Can you reproduce the text lines of the data below word for word, leaving out the pictures?

→ **Dataset extract**:
%%
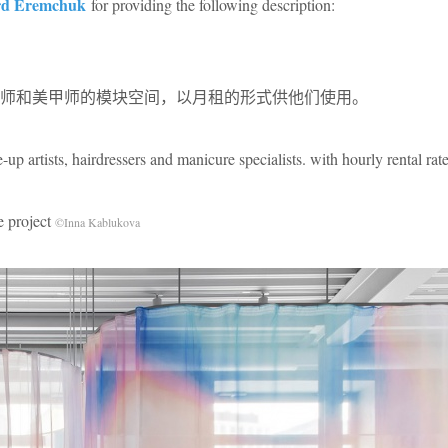
d Eremchuk
for providing the following description:
发型师和美甲师的模块空间，以月租的形式供他们使用。
up artists, hairdressers and manicure specialists. with hourly rental rate
project
©Inna Kablukova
%%
→ **Response**:
d Eremchuk
for providing the following description:
发型师和美甲师的模块空间，以月租的形式供他们使用。
up artists, hairdressers and manicure specialists. with hourly rental rate
project
©Inna Kablukova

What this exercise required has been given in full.